In Trial Notes on October 28, 2008 at 8:34 pm

 

Prince Philemon Ebiesuwa

Attorneys for the plaintiffs called their first witness–Prince Philemon Ebiesuwa–an Ilaje community leader.  Ebiesuwa testified on the traditional hierarchy of Ilaje society: from youths (aged 18-45), elders, chiefs, baale (community leaders) and the king or Olubo.

He also elaborated on the federated structure of the Nigerian government under the past dictatorships. This fact set is relevant in establishing how community associations such as Concerned Citizens of Ilaje (CIC) gained recognition as a legitimate representative of the Ilaje people.  On this point, the witness noted that Chevron practiced a ‘divide and rule’ strategy in ‘accrediting’ certain community groups as legitimate  negotiating partners and excluding others, specifically the CIC.  This marginalization was one of the key motivating factors in the platform occupation.

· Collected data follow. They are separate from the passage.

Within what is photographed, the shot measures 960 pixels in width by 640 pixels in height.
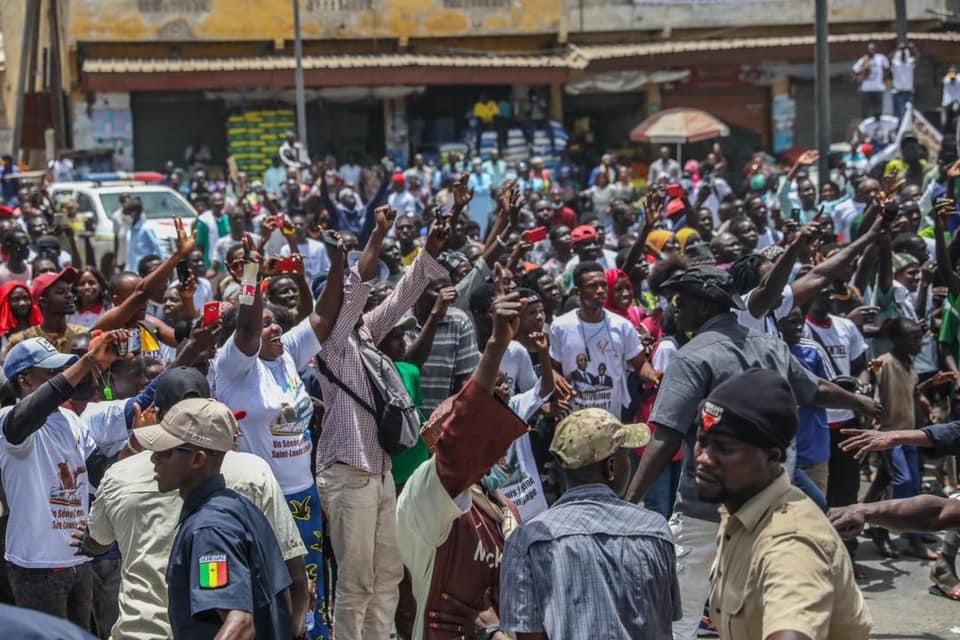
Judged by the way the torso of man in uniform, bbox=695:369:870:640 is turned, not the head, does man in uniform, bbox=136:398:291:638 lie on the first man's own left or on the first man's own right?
on the first man's own right

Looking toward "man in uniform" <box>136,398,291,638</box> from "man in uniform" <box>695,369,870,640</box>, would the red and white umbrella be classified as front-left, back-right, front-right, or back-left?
front-right

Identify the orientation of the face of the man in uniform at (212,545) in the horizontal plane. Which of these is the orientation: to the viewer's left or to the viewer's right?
to the viewer's left

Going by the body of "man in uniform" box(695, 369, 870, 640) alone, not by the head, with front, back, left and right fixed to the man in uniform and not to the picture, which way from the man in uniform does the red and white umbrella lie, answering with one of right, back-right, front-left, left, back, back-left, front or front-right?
back-right

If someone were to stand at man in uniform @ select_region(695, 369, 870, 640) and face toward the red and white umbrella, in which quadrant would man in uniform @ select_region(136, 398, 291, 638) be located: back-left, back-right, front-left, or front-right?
front-left

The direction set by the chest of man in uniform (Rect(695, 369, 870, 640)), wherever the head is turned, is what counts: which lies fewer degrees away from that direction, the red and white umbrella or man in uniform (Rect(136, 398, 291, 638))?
the man in uniform

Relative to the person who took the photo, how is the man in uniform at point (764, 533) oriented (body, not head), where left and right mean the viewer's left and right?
facing the viewer and to the left of the viewer
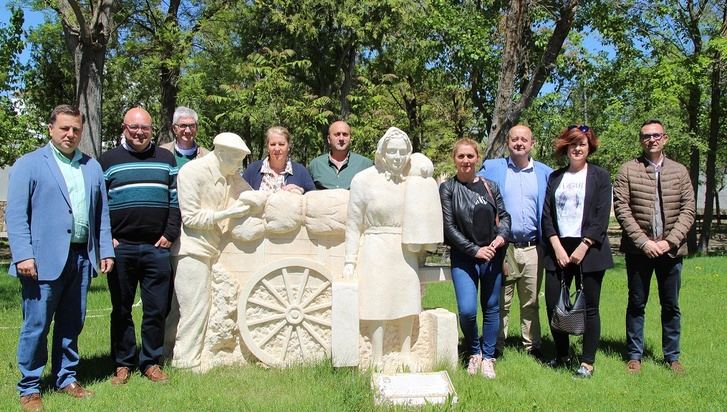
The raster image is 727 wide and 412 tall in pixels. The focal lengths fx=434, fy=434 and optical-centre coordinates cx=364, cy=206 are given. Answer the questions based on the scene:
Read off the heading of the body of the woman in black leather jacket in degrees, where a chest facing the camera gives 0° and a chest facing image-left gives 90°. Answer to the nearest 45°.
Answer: approximately 0°

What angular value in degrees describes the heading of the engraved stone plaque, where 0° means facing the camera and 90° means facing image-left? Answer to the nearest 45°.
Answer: approximately 0°

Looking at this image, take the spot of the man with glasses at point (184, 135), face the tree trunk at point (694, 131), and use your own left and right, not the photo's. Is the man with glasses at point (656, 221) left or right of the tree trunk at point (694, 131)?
right

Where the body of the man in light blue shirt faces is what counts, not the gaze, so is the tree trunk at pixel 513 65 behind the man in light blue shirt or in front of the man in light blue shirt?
behind

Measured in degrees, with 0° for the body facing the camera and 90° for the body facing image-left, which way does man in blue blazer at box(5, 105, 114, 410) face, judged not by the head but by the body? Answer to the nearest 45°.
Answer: approximately 315°
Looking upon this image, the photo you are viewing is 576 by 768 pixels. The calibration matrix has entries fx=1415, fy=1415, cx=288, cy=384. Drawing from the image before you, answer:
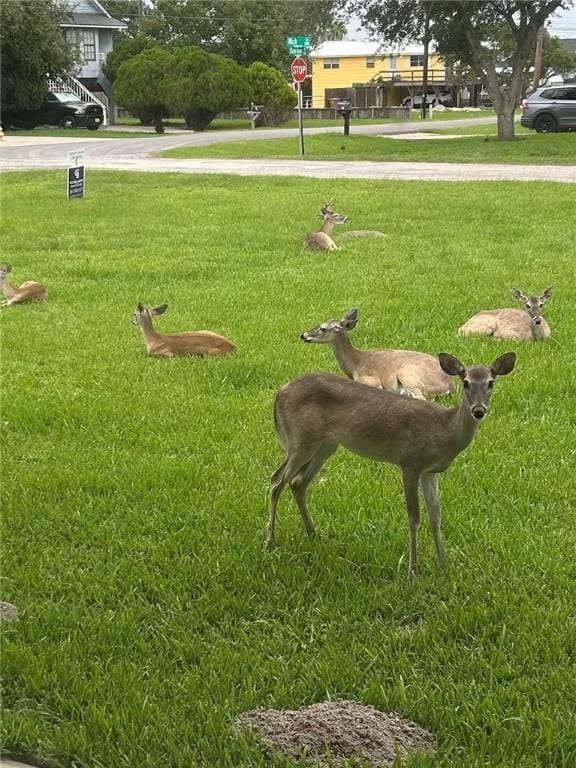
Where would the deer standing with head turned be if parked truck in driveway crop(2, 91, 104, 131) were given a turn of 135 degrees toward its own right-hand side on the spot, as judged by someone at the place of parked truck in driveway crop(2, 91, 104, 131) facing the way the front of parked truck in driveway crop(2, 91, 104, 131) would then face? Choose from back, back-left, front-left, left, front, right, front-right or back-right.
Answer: left

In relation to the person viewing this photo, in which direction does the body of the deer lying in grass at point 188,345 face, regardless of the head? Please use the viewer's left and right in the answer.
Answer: facing to the left of the viewer

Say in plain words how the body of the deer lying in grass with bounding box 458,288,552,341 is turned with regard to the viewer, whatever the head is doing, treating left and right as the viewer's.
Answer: facing to the right of the viewer

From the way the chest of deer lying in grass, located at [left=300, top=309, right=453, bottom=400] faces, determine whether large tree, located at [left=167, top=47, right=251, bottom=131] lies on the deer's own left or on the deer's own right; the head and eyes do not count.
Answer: on the deer's own right

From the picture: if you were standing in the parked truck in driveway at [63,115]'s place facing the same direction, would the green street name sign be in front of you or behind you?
in front

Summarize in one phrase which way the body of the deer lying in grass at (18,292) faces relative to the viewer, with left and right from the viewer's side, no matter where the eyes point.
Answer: facing to the left of the viewer

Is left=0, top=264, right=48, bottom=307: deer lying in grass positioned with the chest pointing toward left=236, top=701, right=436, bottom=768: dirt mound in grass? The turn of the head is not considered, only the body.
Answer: no

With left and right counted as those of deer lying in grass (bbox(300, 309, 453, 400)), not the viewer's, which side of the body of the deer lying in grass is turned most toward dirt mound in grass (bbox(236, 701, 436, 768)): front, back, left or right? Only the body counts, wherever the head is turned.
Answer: left

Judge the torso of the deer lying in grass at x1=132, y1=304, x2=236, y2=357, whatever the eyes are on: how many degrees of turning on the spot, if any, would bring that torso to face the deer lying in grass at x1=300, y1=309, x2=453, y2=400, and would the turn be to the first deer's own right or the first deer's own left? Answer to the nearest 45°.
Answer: approximately 135° to the first deer's own left

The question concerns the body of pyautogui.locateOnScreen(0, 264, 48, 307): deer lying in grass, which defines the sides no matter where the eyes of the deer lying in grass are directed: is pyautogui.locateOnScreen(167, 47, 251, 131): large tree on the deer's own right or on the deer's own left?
on the deer's own right

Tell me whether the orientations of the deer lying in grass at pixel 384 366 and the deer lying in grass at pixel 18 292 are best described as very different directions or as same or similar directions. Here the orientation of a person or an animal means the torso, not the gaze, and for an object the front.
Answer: same or similar directions

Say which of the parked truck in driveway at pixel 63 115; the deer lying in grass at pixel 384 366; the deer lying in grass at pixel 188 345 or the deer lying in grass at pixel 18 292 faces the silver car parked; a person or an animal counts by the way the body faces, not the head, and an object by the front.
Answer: the parked truck in driveway

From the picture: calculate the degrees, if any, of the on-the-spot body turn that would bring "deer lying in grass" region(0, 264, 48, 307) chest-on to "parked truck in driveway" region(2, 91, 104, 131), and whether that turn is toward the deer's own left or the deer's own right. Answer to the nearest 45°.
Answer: approximately 90° to the deer's own right

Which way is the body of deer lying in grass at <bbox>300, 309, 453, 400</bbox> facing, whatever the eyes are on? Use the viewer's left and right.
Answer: facing to the left of the viewer

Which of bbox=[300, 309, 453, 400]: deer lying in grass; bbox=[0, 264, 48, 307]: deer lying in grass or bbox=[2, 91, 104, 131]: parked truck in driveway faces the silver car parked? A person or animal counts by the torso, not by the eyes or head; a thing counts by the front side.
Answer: the parked truck in driveway

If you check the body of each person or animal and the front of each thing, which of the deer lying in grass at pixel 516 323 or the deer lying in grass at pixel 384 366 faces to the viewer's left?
the deer lying in grass at pixel 384 366

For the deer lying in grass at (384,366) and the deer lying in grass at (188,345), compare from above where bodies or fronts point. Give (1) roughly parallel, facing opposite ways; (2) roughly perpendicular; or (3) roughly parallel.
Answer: roughly parallel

Under questioning by counsel for the plaintiffs, Mr. Ebiesuwa spoke at length about his educational and professional background in  geology and oil extraction.  He also testified about the environmental impact  of dredging, gas flares, sea incursion, salination and oil spills on the ecosystem of the Ilaje lands.

State of Mind

Mr. Ebiesuwa’s testimony was interrupted by numerous objections by counsel for Chevron.  What became immediately clear was the defense’s intention to object to any evidence speaking to the environmental degradation of the Niger Delta.

Judge Illston made it explicitly clear to the jury that evidence on the environmental impact could be considered in order to establish the state of mind of the plaintiffs when they carried out their actions on the Parabe barge.  Despite the ruling on admissibility, the defense continued to object–perhaps to cast doubt on the environmental claims in the minds of the jurors.

Possibly the most interesting aspect of Mr. Ebiesuwa’s testimony touched on the content of the letters written by his organization, the CIC, to Chevron in the months before the Parabe incident.  Mr. Ebiesuwa insisted that the letters expressed the CIC peaceful intentions and were merely solicitations to Chevron to negotiate with the group and cease marginalizing them. Unfortunately, those intentions were unclear on first reading of the letters.  Through their questions, counsel tried to defuse  the inflammatory tone of the letters–it remains to be seen how effective they were.

With lines like–“If Chevron fails to heed this advice…it could lead to mass riot,” “Which language do you now understand? Is it violence or sea piracy, war or peace? You are at liberty to choose any of the options mentioned above.”–the CIC’s letters seemed to undermine Mr. Ebiewusa’s assertions.

In cross-examination, counsel for the defendants gleefully leaped on these extracts and on Mr. Ebiewusa’s attempt to explain the harsh tone of the letters by comparing it to a parent telling a child they will get a spanking if they continue their behavior. Chevron’s attorney (name??) kept repeating the questions “Is a mass riot peaceful protest?”  “Did you compare a riot to a spanking?”

Mr. Ebiewusa–whose English was excellent, if at times strained–was at pains to explain that the letter-writers’ intention was to encourage Chevron to negotiate in order to prevent a heightening of tensions. Under counsel’s pointed cross-examination this language may well have taken on a threatening undertone for the jurors.

The cross-examination pushed hard against Mr. Ebiewusa–an effort which I believe was aimed at provoking him to anger.  Maybe Chevron’s attorneys thought that the sight of an angered Nigerian, speaking in a foreign accent and wearing foreign dress would support their effort to paint the Ilaje protesters as ‘violent sea pirates’.

Mr. Ebiewusa and counsel for the plaintiffs managed to end with one poignant rebuttal: Nigeria does indeed have sea pirates, but do pirates submit petitions with the signatures of bishops and pastors? Do pirates conduct book-length scholarly environmental impact assessments and submit them to government officials? 

Professor Michael Watts

The second witness was Michael Watts, a UC Berkeley professor of African Development.  We only heard about 30 minutes of Michael Watts testimony, so I will lump it in with its conclusion in tomorrow’s summary.